RECORD EXCERPTS Start Marker

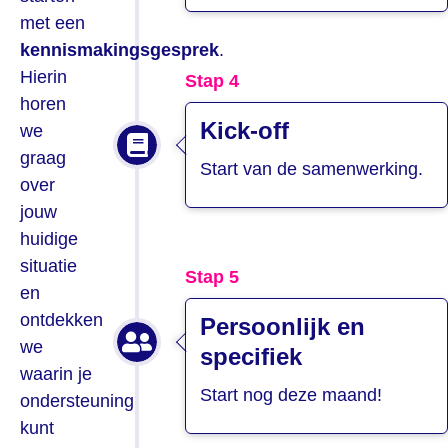
met een
kennismakingsgesprek
.
Hierin
Stap 4
horen
Kick-off
we
graag
Start van de samenwerking.
over
jouw
huidige
situatie
Stap 5
en
ontdekken
Persoonlijk en
we
specifiek
waarin je
Start nog deze maand!
ondersteuning
kunt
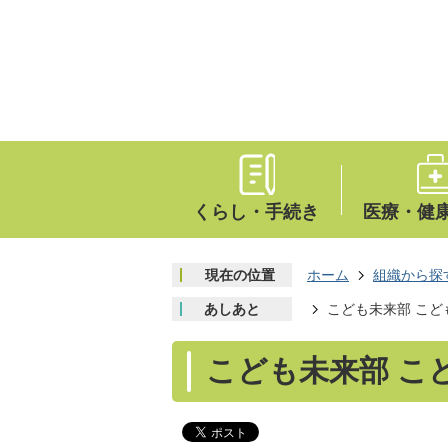
くらし・手続き
医療・健
現在の位置
ホーム
組織から探
あしあと
こども未来部 こど
こども未来部 こ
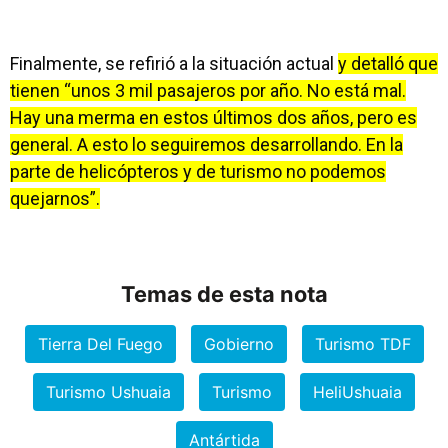
Finalmente, se refirió a la situación actual
y detalló que
tienen “unos 3 mil pasajeros por año. No está mal.
Hay una merma en estos últimos dos años, pero es
general. A esto lo seguiremos desarrollando. En la
parte de helicópteros y de turismo no podemos
quejarnos”.
Temas de esta nota
Tierra Del Fuego
Gobierno
Turismo TDF
Turismo Ushuaia
Turismo
HeliUshuaia
Antártida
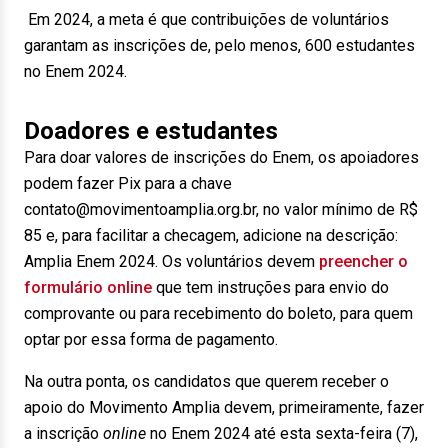
Em 2024, a meta é que contribuições de voluntários
garantam as inscrições de, pelo menos, 600 estudantes
no Enem 2024.
Doadores e estudantes
Para doar valores de inscrições do Enem, os apoiadores
podem fazer Pix para a chave
contato@movimentoamplia.org.br, no valor mínimo de R$
85 e, para facilitar a checagem, adicione na descrição:
Amplia Enem 2024. Os voluntários devem
preencher o
formulário online
que tem instruções para envio do
comprovante ou para recebimento do boleto, para quem
optar por essa forma de pagamento.
Na outra ponta, os candidatos que querem receber o
apoio do Movimento Amplia devem, primeiramente, fazer
a inscrição
online
no Enem 2024 até esta sexta-feira (7),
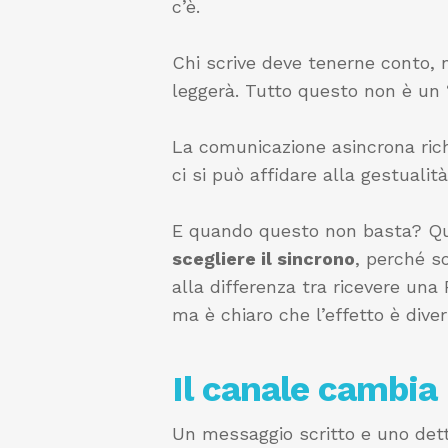
c’è.
Chi scrive deve tenerne conto, 
leggerà. Tutto questo non è un “
La comunicazione asincrona richi
ci si può affidare alla gestualità
E quando questo non basta? Qua
scegliere il sincrono
, perché s
alla differenza tra ricevere un
ma è chiaro che l’effetto è diver
Il canale cambia
Un messaggio scritto e uno dett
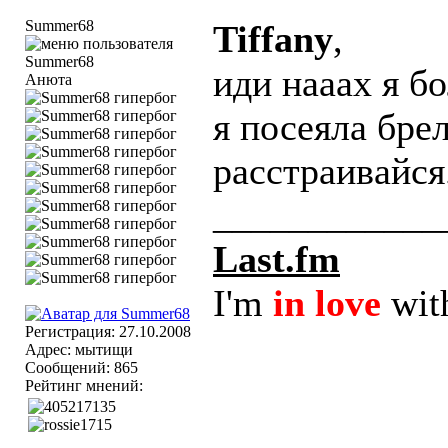
Summer68
Tiffany
,
иди нааах я бо
Анюта
я посеяла бре
расстраивайся.
____________
Last.fm
I'm
in love
wit
Регистрация: 27.10.2008
Адрес: мытищи
Сообщений: 865
Рейтинг мнений:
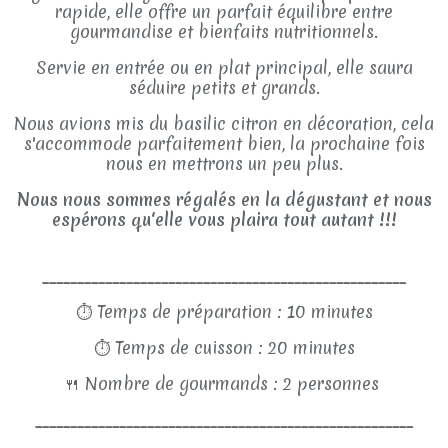
rapide, elle offre un parfait équilibre entre
gourmandise et bienfaits nutritionnels.
Servie en entrée ou en plat principal, elle saura
séduire petits et grands.
Nous avions mis du basilic citron en décoration, cela
s'accommode parfaitement bien, la prochaine fois
nous en mettrons un peu plus.
Nous nous sommes régalés en la dégustant et nous
espérons qu'elle vous plaira tout autant !!!
____________________________________________________
⏱
Temps de préparation : 10 minutes
⏱
Temps de cuisson : 20 minutes
🍴
Nombre de gourmands : 2 personnes
______________________________________________________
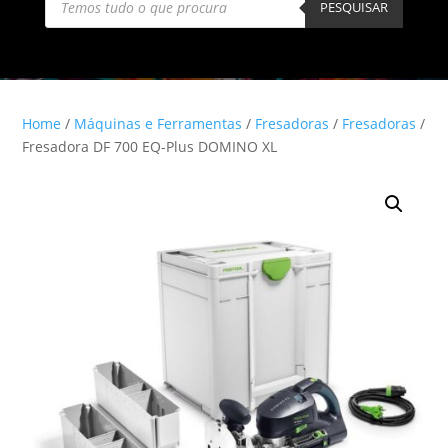
search
PESQUISAR
Home
/
Máquinas e Ferramentas
/
Fresadoras
/
Fresadoras
/
Fresadora DF 700 EQ-Plus DOMINO XL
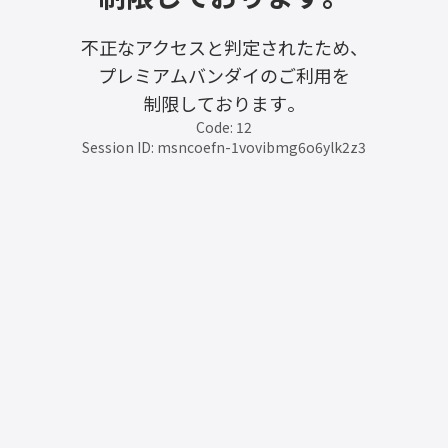
不正なアクセスと判定されたため、
プレミアムバンダイのご利用を
制限しております。
Code: 12
Session ID: msncoefn-1vovibmg6o6ylk2z3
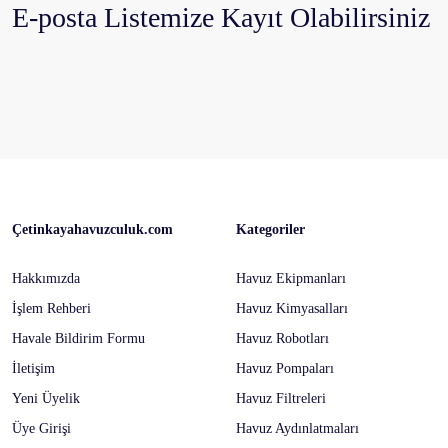
E-posta Listemize Kayıt Olabilirsiniz
Çetinkayahavuzculuk.com
Kategoriler
Hakkımızda
Havuz Ekipmanları
İşlem Rehberi
Havuz Kimyasalları
Havale Bildirim Formu
Havuz Robotları
İletişim
Havuz Pompaları
Yeni Üyelik
Havuz Filtreleri
Üye Girişi
Havuz Aydınlatmaları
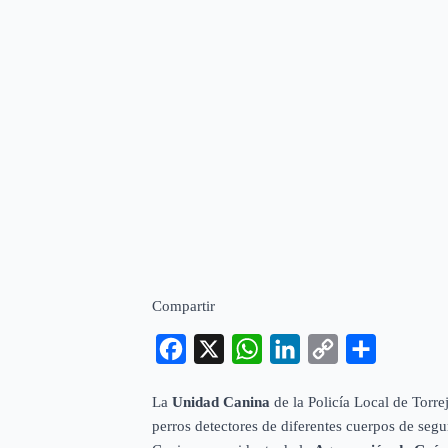
Compartir
Facebook
X
WhatsApp
LinkedIn
Copy
Compartir
Link
La
Unidad Canina
de la Policía Local de Torre
perros detectores de diferentes cuerpos de segu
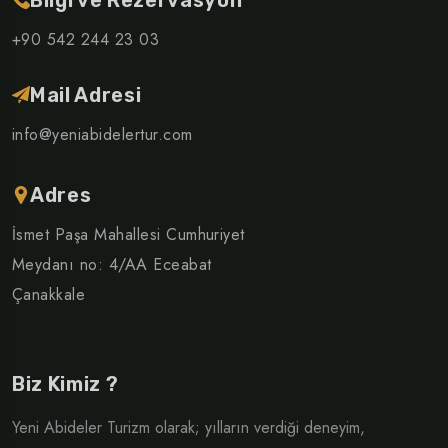
Bilgi ve Rezervasyon
+90 542 244 23 03
Mail Adresi
info@yeniabidelertur.com
Adres
İsmet Paşa Mahallesi Cumhuriyet
Meydanı no: 4/AA Eceabat
Çanakkale
Biz Kimiz ?
Yeni Abideler Turizm olarak; yılların verdiği deneyim,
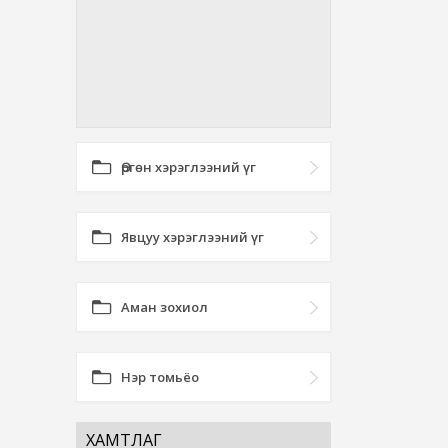
Өргөн хэрэглээний үг
Явцуу хэрэглээний үг
Аман зохиол
Нэр томьёо
ХАМТЛАГ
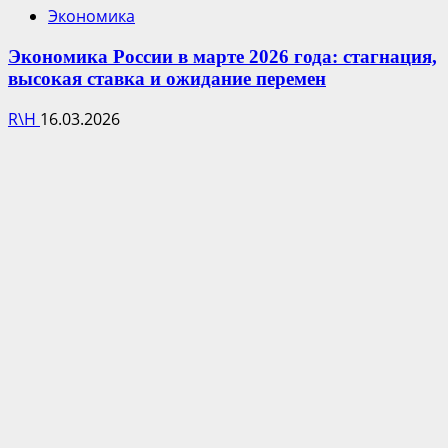
Экономика
Экономика России в марте 2026 года: стагнация,
высокая ставка и ожидание перемен
R\H
16.03.2026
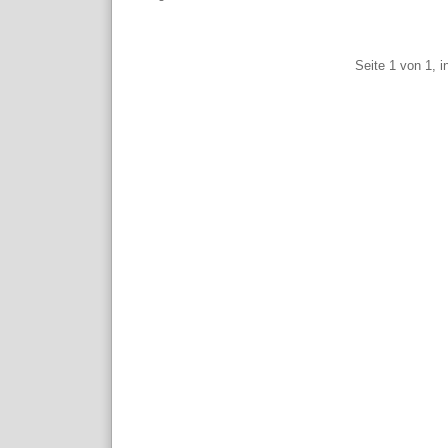
Pagination
Seite 1 von 1, 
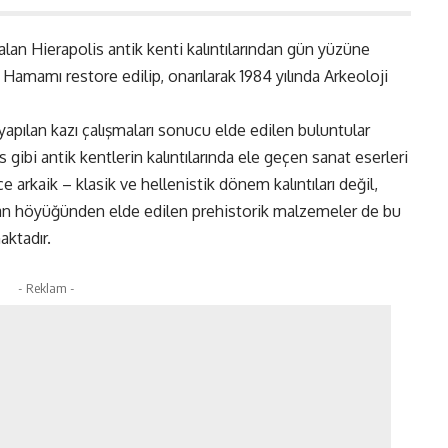
alan Hierapolis antik kenti kalıntılarından gün yüzüne
a Hamamı restore edilip, onarılarak 1984 yılında Arkeoloji
pılan kazı çalışmaları sonucu elde edilen buluntular
 gibi antik kentlerin kalıntılarında ele geçen sanat eserleri
arkaik – klasik ve hellenistik dönem kalıntıları değil,
tan höyüğünden elde edilen prehistorik malzemeler de bu
aktadır.
- Reklam -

RECORD EXCERPTS End Marker

Please format the stretch from the line containing "Bilgi ve Rezervasyon" through the end of the records as a Markdown table with the columns Row and Line Text. Number each row, and leave out blank lines and the pictures.

- TASK ANSWER
| Row | Line Text |
|---|---|
| 1 | Bilgi ve Rezervasyon |
| 2 | +90 542 244 23 03 |
| 3 | Mail Adresi |
| 4 | info@yeniabidelertur.com |
| 5 | Adres |
| 6 | İsmet Paşa Mahallesi Cumhuriyet |
| 7 | Meydanı no: 4/AA Eceabat |
| 8 | Çanakkale |
| 9 | Biz Kimiz ? |
| 10 | Yeni Abideler Turizm olarak; yılların verdiği deneyim, |
| 11 | Өргөн хэрэглээний үг |
| 12 | Явцуу хэрэглээний үг |
| 13 | Аман зохиол |
| 14 | Нэр томьёо |
| 15 | ХАМТЛАГ |
| 16 | Экономика |
| 17 | Экономика России в марте 2026 года: стагнация, |
| 18 | высокая ставка и ожидание перемен |
| 19 | R\H |
| 20 | 16.03.2026 |
| 21 | Pagination |
| 22 | Seite 1 von 1,  |
| 23 | alan Hierapolis antik kenti kalıntılarından gün yüzüne |
| 24 | a Hamamı restore edilip, onarılarak 1984 yılında Arkeoloji |
| 25 | pılan kazı çalışmaları sonucu elde edilen buluntular |
| 26 |  gibi antik kentlerin kalıntılarında ele geçen sanat eserleri |
| 27 | arkaik – klasik ve hellenistik dönem kalıntıları değil, |
| 28 | tan höyüğünden elde edilen prehistorik malzemeler de bu |
| 29 | aktadır. |
| 30 | - Reklam - |